▶ Brief
Excluding pictures, reproduce word for word the lines from the one containing "middle dip: (725, 610)" through the end of the material below.
(Beginning of Records for the task)
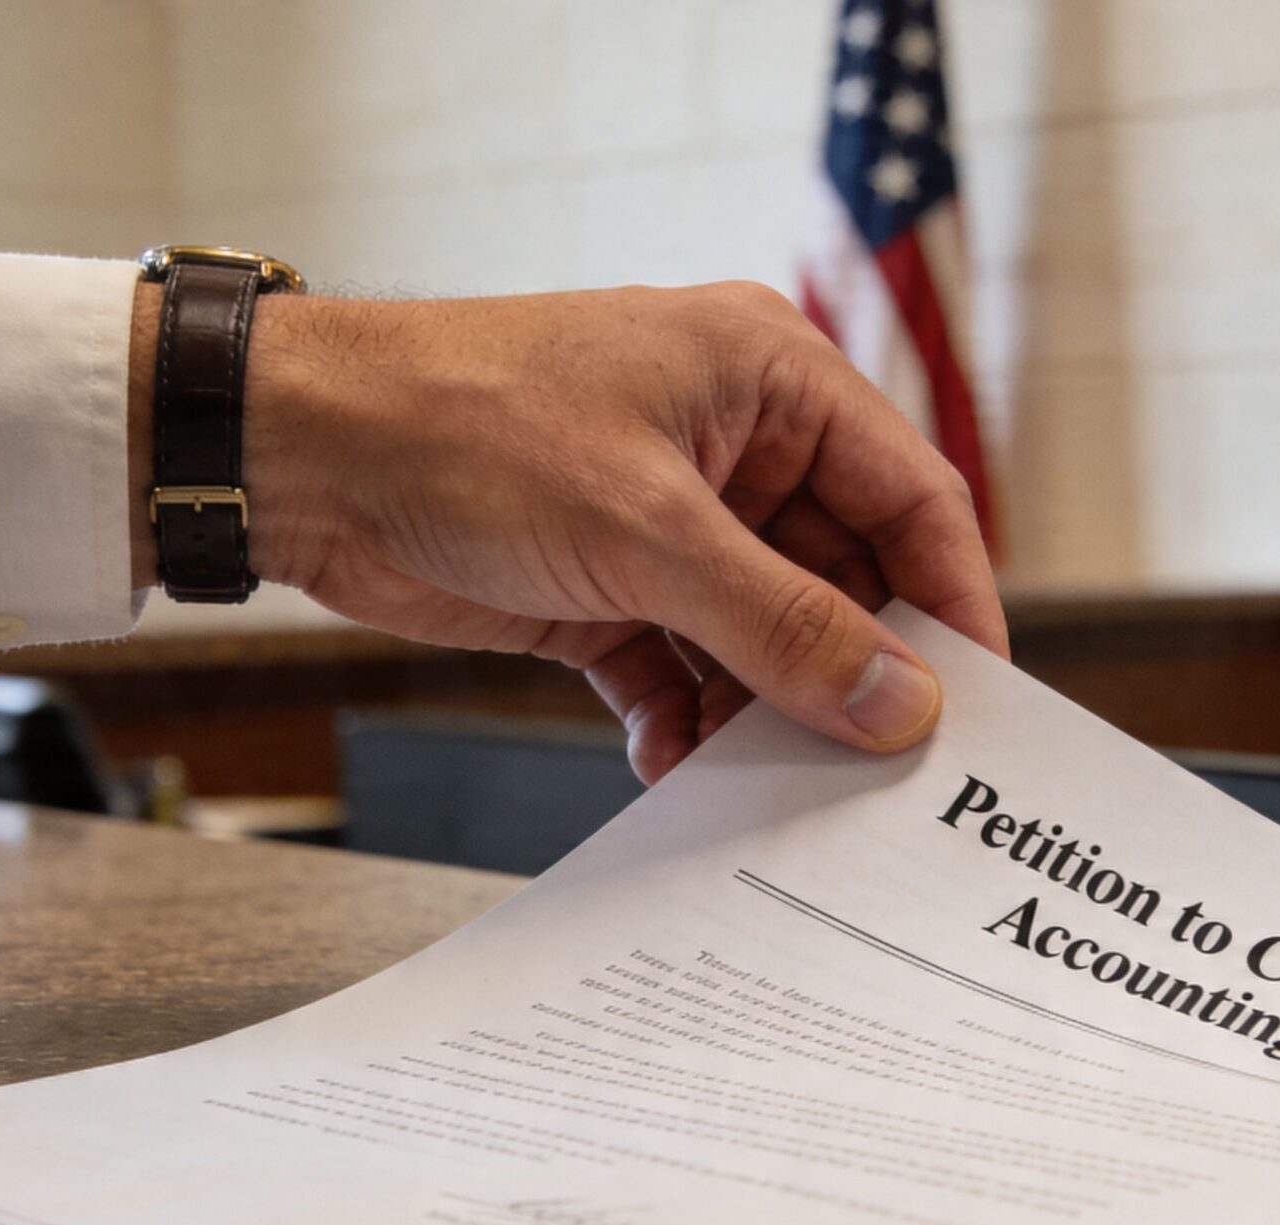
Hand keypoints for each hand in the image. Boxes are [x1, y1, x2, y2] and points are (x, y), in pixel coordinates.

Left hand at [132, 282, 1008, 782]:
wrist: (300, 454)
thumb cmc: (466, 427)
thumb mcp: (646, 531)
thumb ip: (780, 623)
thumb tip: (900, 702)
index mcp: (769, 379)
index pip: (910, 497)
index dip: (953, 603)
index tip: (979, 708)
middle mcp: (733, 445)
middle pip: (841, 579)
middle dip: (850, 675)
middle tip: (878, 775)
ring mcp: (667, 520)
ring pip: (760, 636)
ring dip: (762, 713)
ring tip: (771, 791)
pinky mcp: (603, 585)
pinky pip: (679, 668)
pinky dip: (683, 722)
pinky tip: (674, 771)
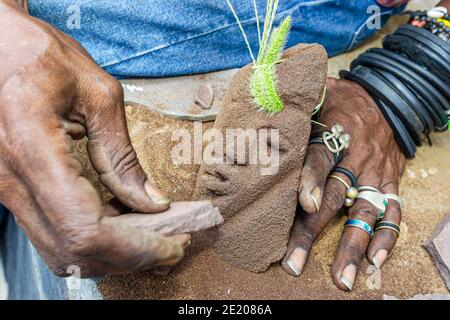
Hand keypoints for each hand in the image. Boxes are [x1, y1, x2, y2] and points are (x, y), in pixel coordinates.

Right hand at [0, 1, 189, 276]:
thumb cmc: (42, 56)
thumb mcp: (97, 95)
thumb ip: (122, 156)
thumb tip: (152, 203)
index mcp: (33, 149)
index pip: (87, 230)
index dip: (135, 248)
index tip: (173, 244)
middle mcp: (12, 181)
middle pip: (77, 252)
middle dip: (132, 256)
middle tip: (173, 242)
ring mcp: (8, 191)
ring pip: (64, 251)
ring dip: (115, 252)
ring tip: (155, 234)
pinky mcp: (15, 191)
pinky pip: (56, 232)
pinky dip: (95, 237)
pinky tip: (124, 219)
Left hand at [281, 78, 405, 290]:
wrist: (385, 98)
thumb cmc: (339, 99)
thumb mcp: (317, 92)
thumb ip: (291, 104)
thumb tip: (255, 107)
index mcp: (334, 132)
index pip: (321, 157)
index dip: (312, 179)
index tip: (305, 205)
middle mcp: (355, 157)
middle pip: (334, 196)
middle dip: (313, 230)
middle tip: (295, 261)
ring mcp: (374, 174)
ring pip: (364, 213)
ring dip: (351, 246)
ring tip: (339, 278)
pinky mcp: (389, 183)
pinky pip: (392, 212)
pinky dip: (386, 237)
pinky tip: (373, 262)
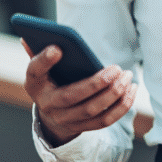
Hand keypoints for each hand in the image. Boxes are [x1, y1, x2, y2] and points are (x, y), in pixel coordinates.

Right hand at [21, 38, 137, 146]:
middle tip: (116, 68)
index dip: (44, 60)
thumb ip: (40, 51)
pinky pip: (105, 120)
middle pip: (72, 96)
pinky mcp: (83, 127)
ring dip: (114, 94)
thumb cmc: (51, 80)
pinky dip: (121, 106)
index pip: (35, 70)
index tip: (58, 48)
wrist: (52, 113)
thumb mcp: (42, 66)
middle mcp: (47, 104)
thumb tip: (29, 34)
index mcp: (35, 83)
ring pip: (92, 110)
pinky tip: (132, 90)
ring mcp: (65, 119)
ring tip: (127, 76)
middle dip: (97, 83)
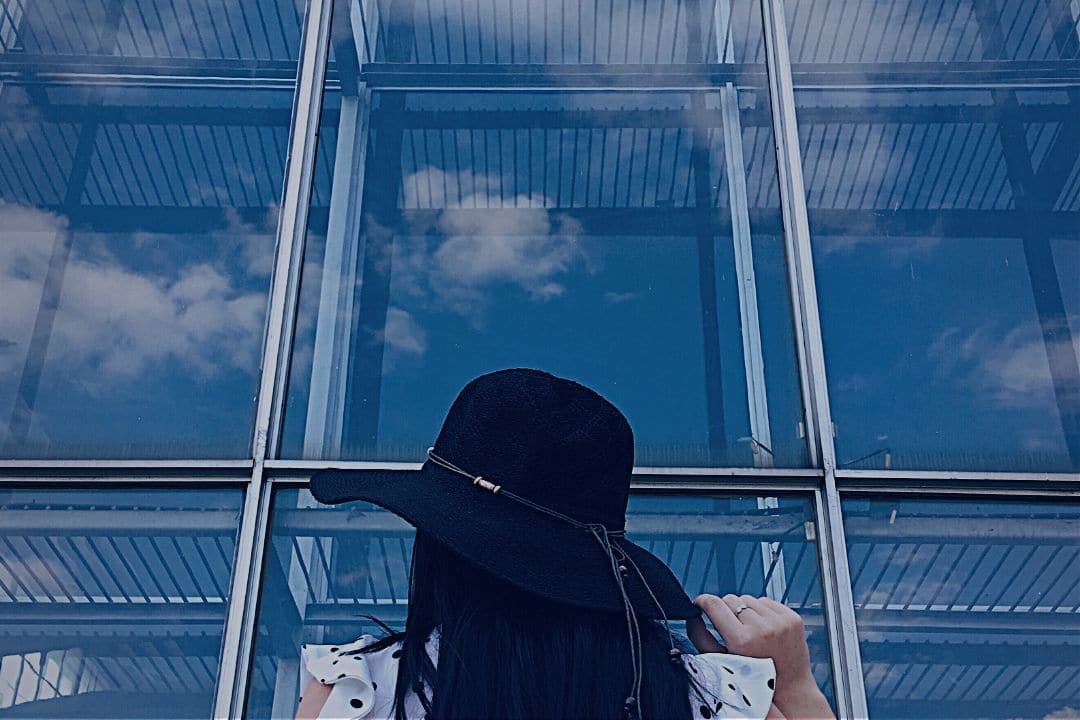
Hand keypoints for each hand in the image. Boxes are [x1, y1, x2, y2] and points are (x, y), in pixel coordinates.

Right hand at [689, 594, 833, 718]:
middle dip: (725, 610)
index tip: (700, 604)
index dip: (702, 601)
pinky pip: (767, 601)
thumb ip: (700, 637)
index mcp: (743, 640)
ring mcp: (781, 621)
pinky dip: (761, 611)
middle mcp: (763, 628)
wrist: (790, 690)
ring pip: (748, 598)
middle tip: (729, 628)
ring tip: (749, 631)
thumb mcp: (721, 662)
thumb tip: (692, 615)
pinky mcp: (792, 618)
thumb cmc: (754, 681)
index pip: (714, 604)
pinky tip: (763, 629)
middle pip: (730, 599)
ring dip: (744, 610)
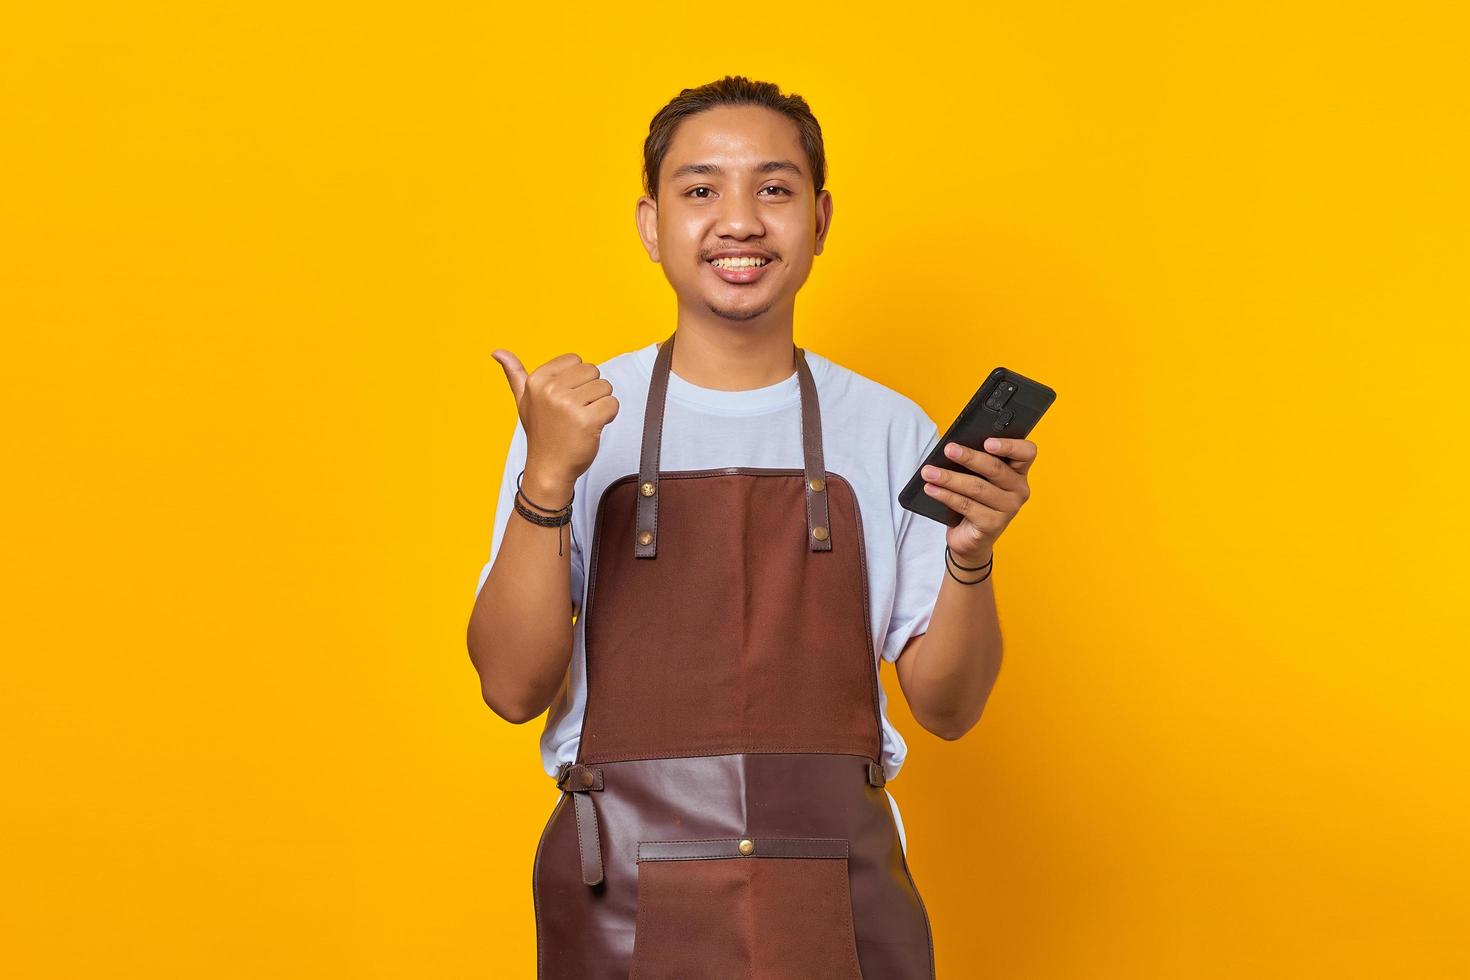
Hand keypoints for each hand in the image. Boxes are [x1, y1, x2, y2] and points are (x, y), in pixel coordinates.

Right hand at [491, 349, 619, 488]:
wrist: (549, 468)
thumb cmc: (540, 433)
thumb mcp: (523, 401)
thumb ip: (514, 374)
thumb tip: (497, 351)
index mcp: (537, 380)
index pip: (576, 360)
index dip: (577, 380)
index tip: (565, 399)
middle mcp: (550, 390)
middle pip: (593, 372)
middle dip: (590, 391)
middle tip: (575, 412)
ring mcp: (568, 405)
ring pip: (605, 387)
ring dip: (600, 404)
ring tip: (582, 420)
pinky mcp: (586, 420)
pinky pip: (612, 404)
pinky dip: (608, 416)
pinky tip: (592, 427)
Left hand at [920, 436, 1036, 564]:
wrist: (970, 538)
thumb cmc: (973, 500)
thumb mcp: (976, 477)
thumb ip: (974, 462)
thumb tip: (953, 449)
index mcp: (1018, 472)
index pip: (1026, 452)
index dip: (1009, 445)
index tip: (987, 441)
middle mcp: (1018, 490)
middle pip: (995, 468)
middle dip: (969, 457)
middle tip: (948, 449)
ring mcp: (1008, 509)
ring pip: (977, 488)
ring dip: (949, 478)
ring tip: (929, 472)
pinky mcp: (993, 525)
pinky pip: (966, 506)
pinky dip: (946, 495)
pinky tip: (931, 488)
(End of Records for the task)
▶ Written answer
middle dip: (725, 610)
index tip: (700, 604)
index dip: (702, 601)
pinky pip: (767, 601)
thumb ip: (700, 637)
index mcp: (743, 640)
ring mcp: (781, 621)
pinky dip: (761, 611)
middle mcp: (763, 628)
wrist: (790, 690)
ring pip: (748, 598)
middle tip: (729, 628)
ring tip: (749, 631)
thumb mcp: (721, 662)
thumb tip: (692, 615)
pinky mcp: (792, 618)
thumb cmc: (754, 681)
index pip: (714, 604)
pinky tip: (763, 629)
middle pip: (730, 599)
ring dip: (744, 610)
Hand keypoints for each hand in the image. Boxes are [x1, y1, x2, y2] and points are (x, y), in pixel coordinates.

Right hand at [491, 349, 619, 488]:
wrist: (549, 468)
thumb cmc: (540, 433)
thumb mcp: (523, 401)
thumb ip: (514, 374)
thumb tip: (497, 351)
index mcp: (537, 380)
index pip: (576, 360)
index dip: (577, 380)
index tip: (565, 399)
middle mcp: (550, 390)
middle pip: (593, 372)
middle dip: (590, 391)
middle tip: (575, 412)
ring mcp: (568, 405)
ring pip: (605, 387)
ring dip: (600, 404)
ring tip: (582, 420)
pinky mcp: (586, 420)
pinky pip: (612, 404)
pinky dip: (608, 416)
pinky tip: (592, 427)
Left hand at [920, 436, 1036, 564]:
wrist: (970, 538)
thumb cmc: (973, 500)
thumb mcp: (976, 477)
thumb ip: (974, 462)
thumb tip: (953, 449)
index mcp: (1018, 472)
index pip: (1026, 452)
index dip: (1009, 445)
index tip: (987, 441)
middle mcp: (1018, 490)
middle pip: (995, 468)
middle dip: (969, 457)
middle tip: (948, 449)
ring mcp: (1008, 509)
ring pip: (977, 488)
ring dip: (949, 478)
ring tip: (929, 472)
pinky mcp: (993, 525)
pinky pip: (966, 506)
pinky dip: (946, 495)
pinky tip: (931, 488)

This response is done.